I tried this with 12 nodes, pulling more nodes from the original
`vrp_drop_nodes.py`

code. The result is:

```
Objective: 27280
Dropped nodes:
Route for vehicle 0:
0 Load(0) Distance(0) ->
8 Load(8) Distance(308) ->
5 Load(11) Distance(502) ->
9 Load(12) Distance(742) ->
21 Load(11) Distance(936) ->
20 Load(3) Distance(936) ->
17 Load(0) Distance(936) ->
6 Load(6) Distance(1438) ->
2 Load(7) Distance(1712) ->
10 Load(9) Distance(2112) ->
14 Load(8) Distance(2648) ->
18 Load(2) Distance(2648) ->
22 Load(0) Distance(2648) ->
0 Load(0)
Distance of the route: 2648m
Load of the route: 0
Route for vehicle 1:
0 Load(0) Distance(0) ->
12 Load(2) Distance(388) ->
11 Load(3) Distance(502) ->
3 Load(6) Distance(1016) ->
4 Load(12) Distance(1130) ->
1 Load(13) Distance(1324) ->
13 Load(12) Distance(1872) ->
15 Load(9) Distance(1872) ->
23 Load(8) Distance(1872) ->
24 Load(6) Distance(1872) ->
16 Load(0) Distance(1872) ->
7 Load(8) Distance(2066) ->
19 Load(0) Distance(2260) ->
0 Load(0)
Distance of the route: 2260m
Load of the route: 0
Total Distance of all routes: 4908m
```

This exact routing result is obtained for a soft upper bound of 0, or
a soft upper bound of the `max_allowed`

, being the straight line
distance from the depot to the pickup node. However, with the
`max_allowed`

soft upper bound, the objective function is
`21780`

, not `27280`

.

My feeling is that there may be certain problems that can be arranged to “defeat” this approach, resulting in a sub-optimal arrangement of pickups from the point of view of passenger travel (total in-vehicle distance or time). But I’m also pretty confident that in most cases, the result will be good enough.

In practice, the soft upper bound is likely to be based on a pickup time window. That is, passengers or goods are usually scheduled within an allowed time window. These values are integers, and are known before the solver run starts. By using the start of the pickup time window as the soft upper bound of the delivery time, it is more likely that the solver will consistently do the right thing.

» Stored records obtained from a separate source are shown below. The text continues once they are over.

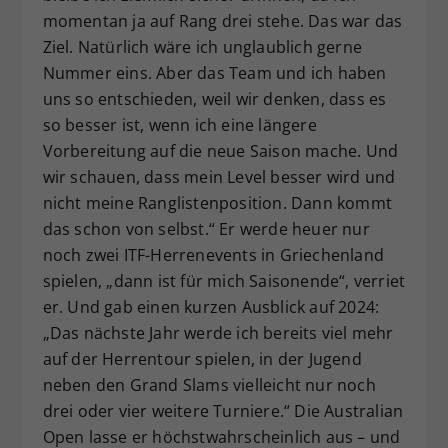
momentan ja auf Rang drei stehe. Das war das
Ziel. Natürlich wäre ich unglaublich gerne
Nummer eins. Aber das Team und ich haben
uns so entschieden, weil wir denken, dass es
so besser ist, wenn ich eine längere
Vorbereitung auf die neue Saison mache. Und
wir schauen, dass mein Level besser wird und
nicht meine Ranglistenposition. Dann kommt
das schon von selbst.“ Er werde heuer nur
noch zwei ITF-Herrenevents in Griechenland
spielen, „dann ist für mich Saisonende“, verriet
er. Und gab einen kurzen Ausblick auf 2024:
„Das nächste Jahr werde ich bereits viel mehr
auf der Herrentour spielen, in der Jugend
neben den Grand Slams vielleicht nur noch
drei oder vier weitere Turniere.“ Die Australian
Open lasse er höchstwahrscheinlich aus – und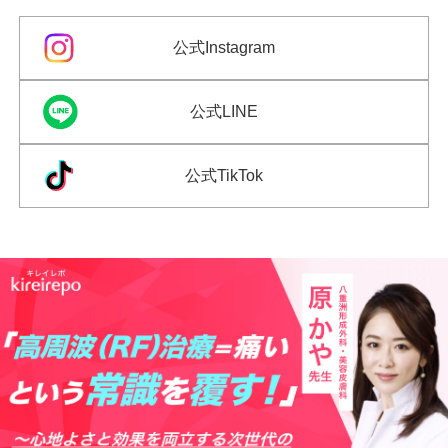
公式Instagram
公式LINE
公式TikTok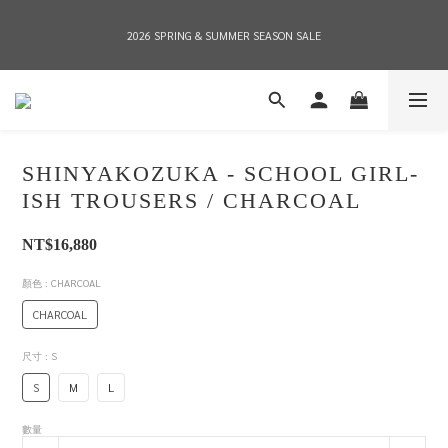
2026 SPRING & SUMMER SEASON SALE
2026 SPRING & SUMMER SEASON SALE
全店消費滿NT$8,000 享有7-11店到店免運費，NT$10,000店到店與宅配到府免運費 
(台灣地區)
SHINYAKOZUKA - SCHOOL GIRL-
2026 SPRING & SUMMER SEASON SALE
ISH TROUSERS / CHARCOAL
NT$16,880
顏色
: CHARCOAL
CHARCOAL
尺寸
: S
S
M
L
數量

If I was deploying this in real life, I would *also* include the hard
constraint on the absolute maximum in-vehicle distance or time allowed
for a trip from pickup to delivery. In many cases, for example for
paratransit services, that maximum value is statutory. In other
cases, it just makes good business sense. It is always comforting to
know that no matter what, the solver will make sure that in-vehicle
trips will never be greater than some known value.